In Violet (Olivia Munn) the titular character reels in a cataclysm of self-doubt. Bateman who also wrote the film creates Violet’s interior monologue that spools in a constant drone of demeaning comments. Ironically, these come in the hyper-critical voice of Justin Theroux. Brilliantly, his snide, cruelty only abates when Violet chooses some self-effacing decision to bow to a male (i.e. her boss or someone else). Interestingly, the acquiescence ultimately infuriates her, as she suppresses her agency and autonomy for another.
Cleverly, Bateman chooses to reveal Violet’s interior rage by fading the screen into a muted red. Ironically, Theroux’s cryptic statement follows, “There! Don’t you feel better?” Of course the antithesis is true. The suppressed rage intimates self-betrayal, accepting someone else’s ideas and abuse. Indeed, Violet retains the power and intelligence to gain agency over herself to respond to them appropriately, but she listens to “the voice. Finally, she discusses “the committee” with a friend and receives help.

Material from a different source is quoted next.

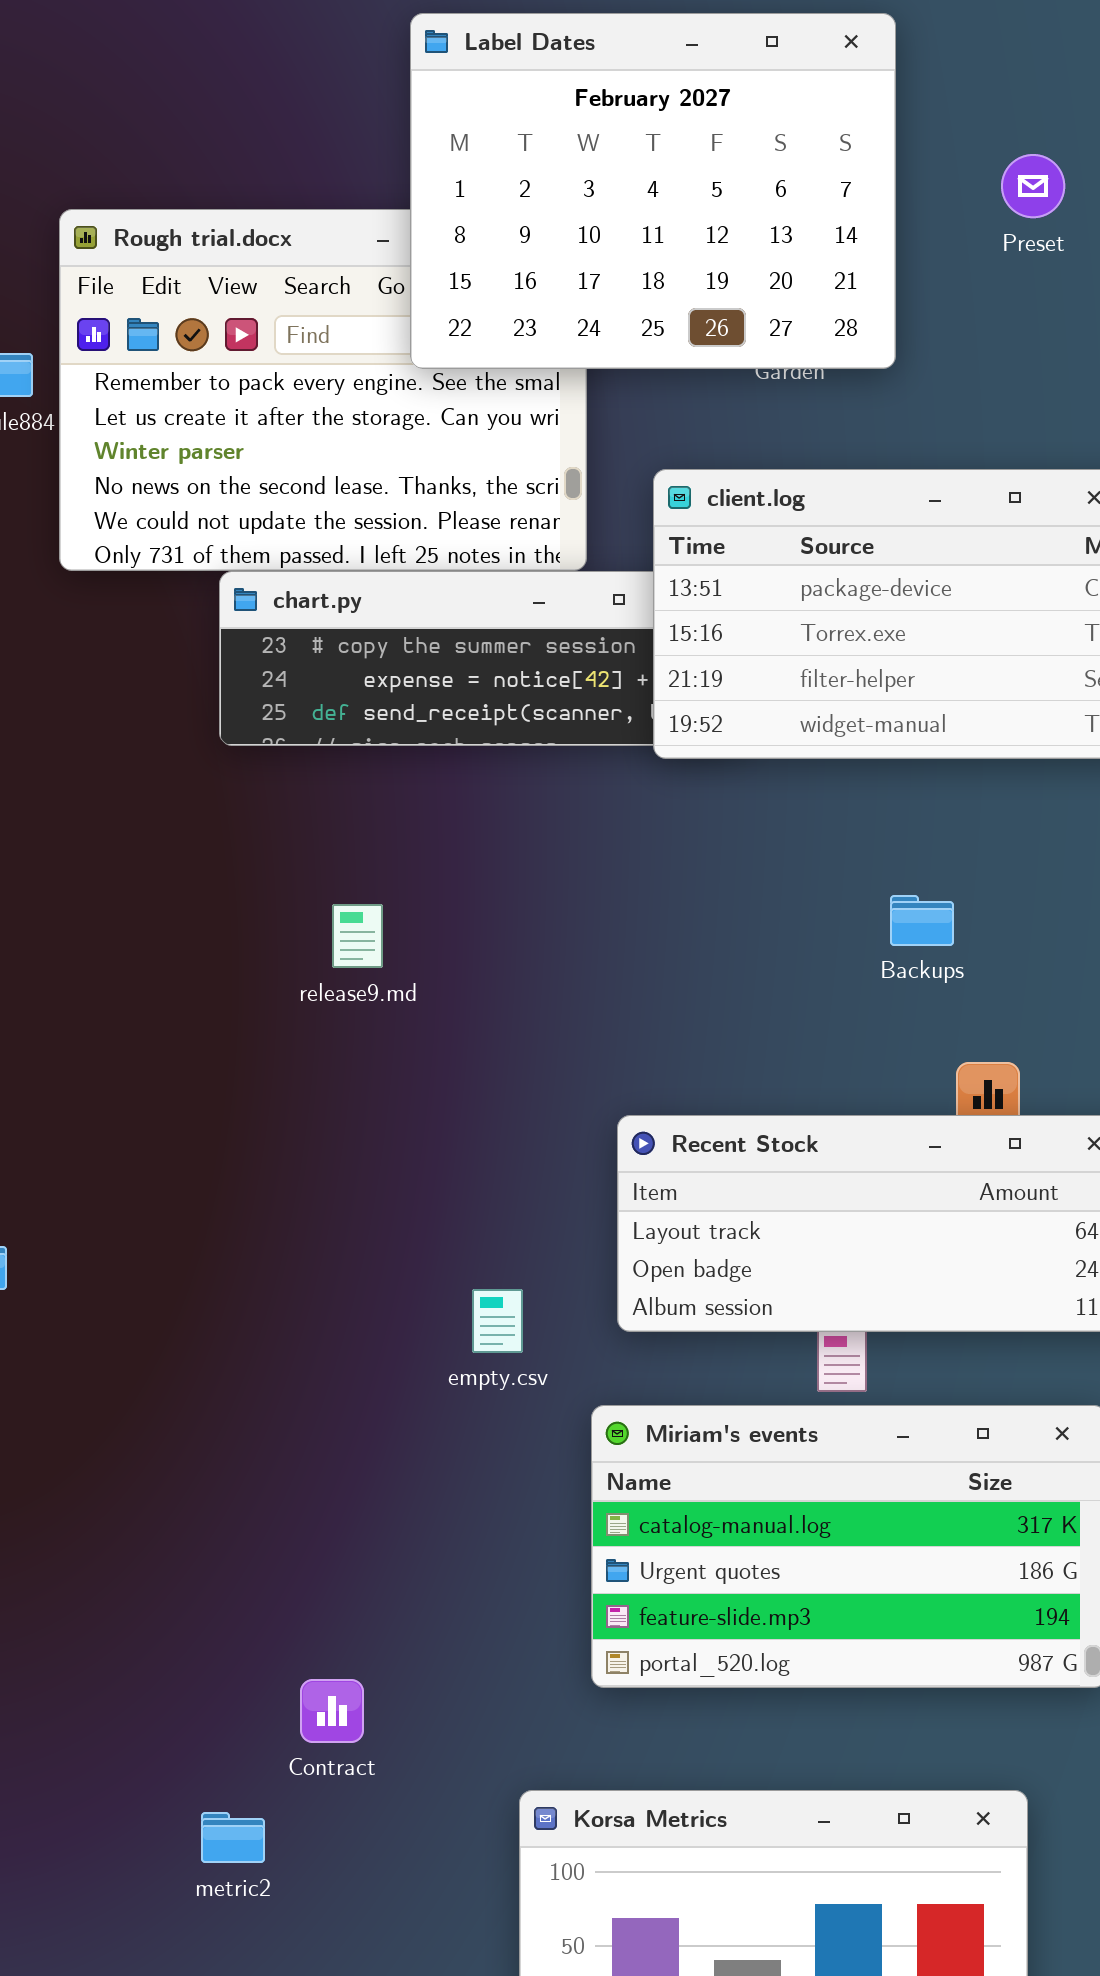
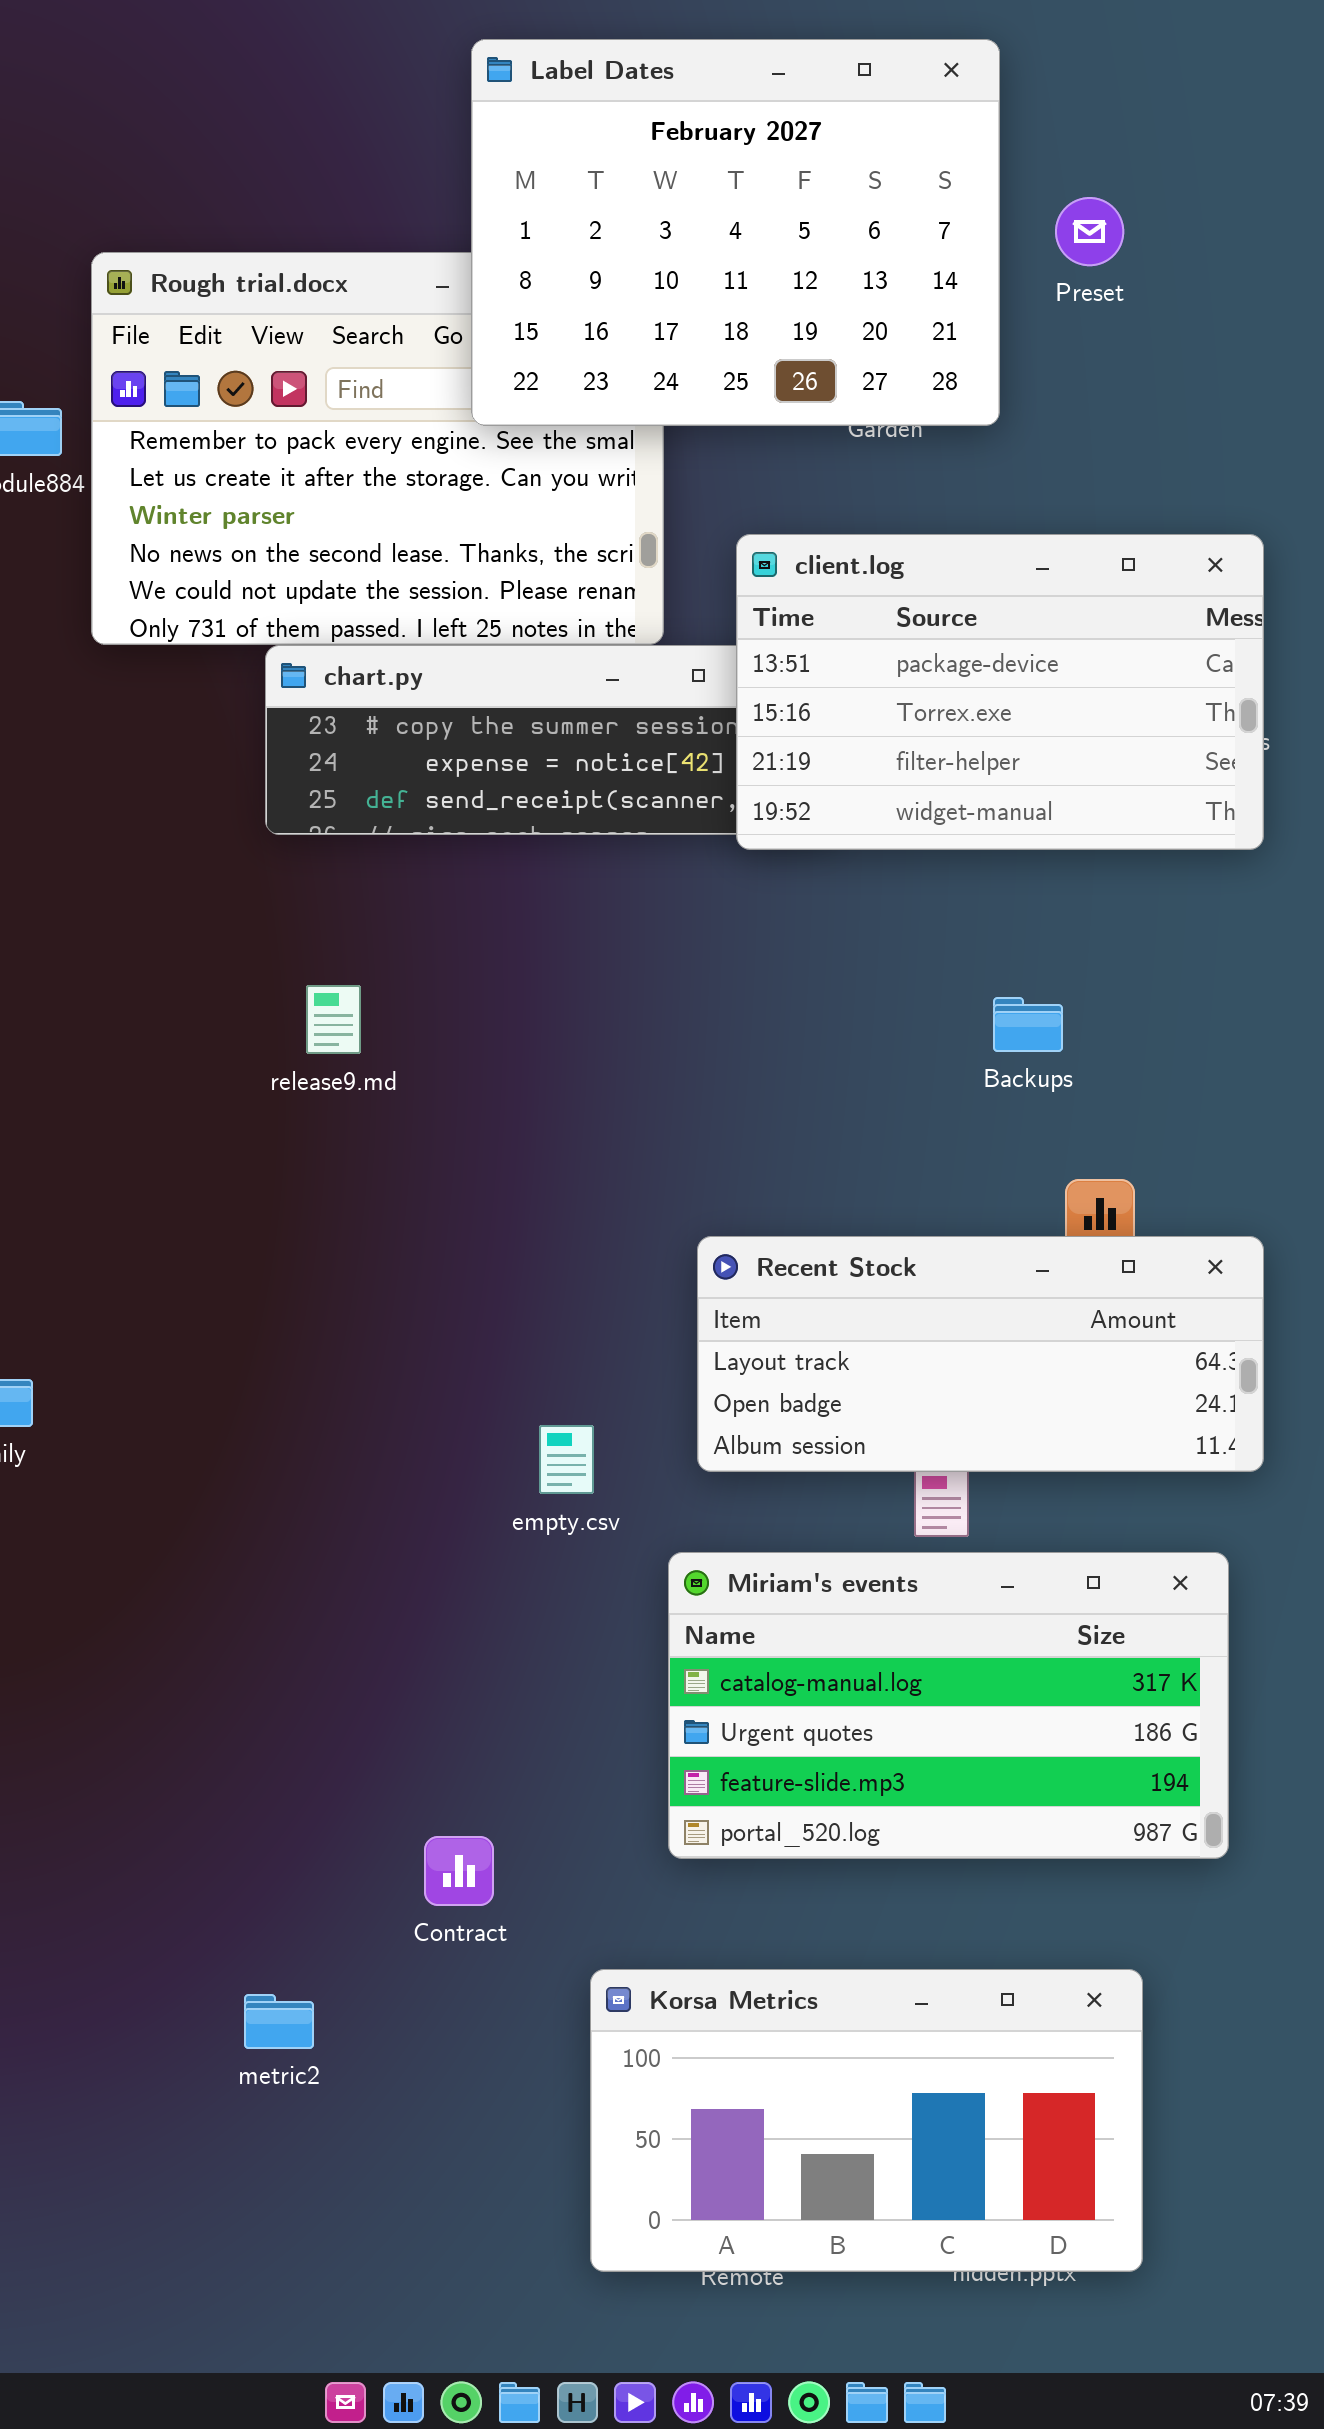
Preset: [1001,154,1065,218] -> [1055,197,1124,266], moved
release9.md: [332,904,383,968] -> [306,985,361,1054], moved
Contract: [300,1679,364,1743] -> [424,1836,494,1906], moved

Through a number of instances, we note that Violet’s brilliance as a film development executive at a creditable boutique agency places her in forward momentum. Interestingly, the boffos in the agency mistreat her; her boss demeans her with backhanded compliments. Though she ignores their behavior, she takes notice when a black executive who has it together identifies her power and talent and their lame uselessness.
This moment establishes a turning point. And gradually we note that friends like Lila (Erica Ash) abound to her account. The adorable Red (Luke Bracey) provides his caring guidance and support. Incisively, his and other’s love assists, so that she can turn off the “committee” of despots (Theroux’s nasty insults) in her mind. Most probably this committee hails from past negative encounters with her mother, aunt and brother. All it takes for us to understand how misaligned they feel with her includes a few phone conversations and their sardonic facial expressions. Obviously, not close to her brother who resents her, she finally decides to separate, choosing her mother’s funeral to cut the hangman’s noose.
Clearly, Bateman wants the audience to feel and understand the hellishness of Violet’s careening upheaval within, under the duress of her own internalized Nazi. Can she rescue herself from herself? When distinguished looking guys from another outfit approach Violet and offer her a plum position, we hope she takes it. Instead, loyalty to her miserable boss Tom Gaines wins out. Then occurs a superb moment in the film. Helped by Red’s growing love she asserts herself. She explodes the myths Gaines uses to embarrass her for the last time. I imagine this marvelous scene in a theater without the pandemic yielding a chorus of cheers and loud applause.
On her first directing venture Bateman shepherds the rest of the cast to provide a satisfying conclusion after Violet kicks the horrific Nazi to the curb. However, until that occurs, one moves from one nail-biting encounter to the next, happy when loving friends show up to soothe.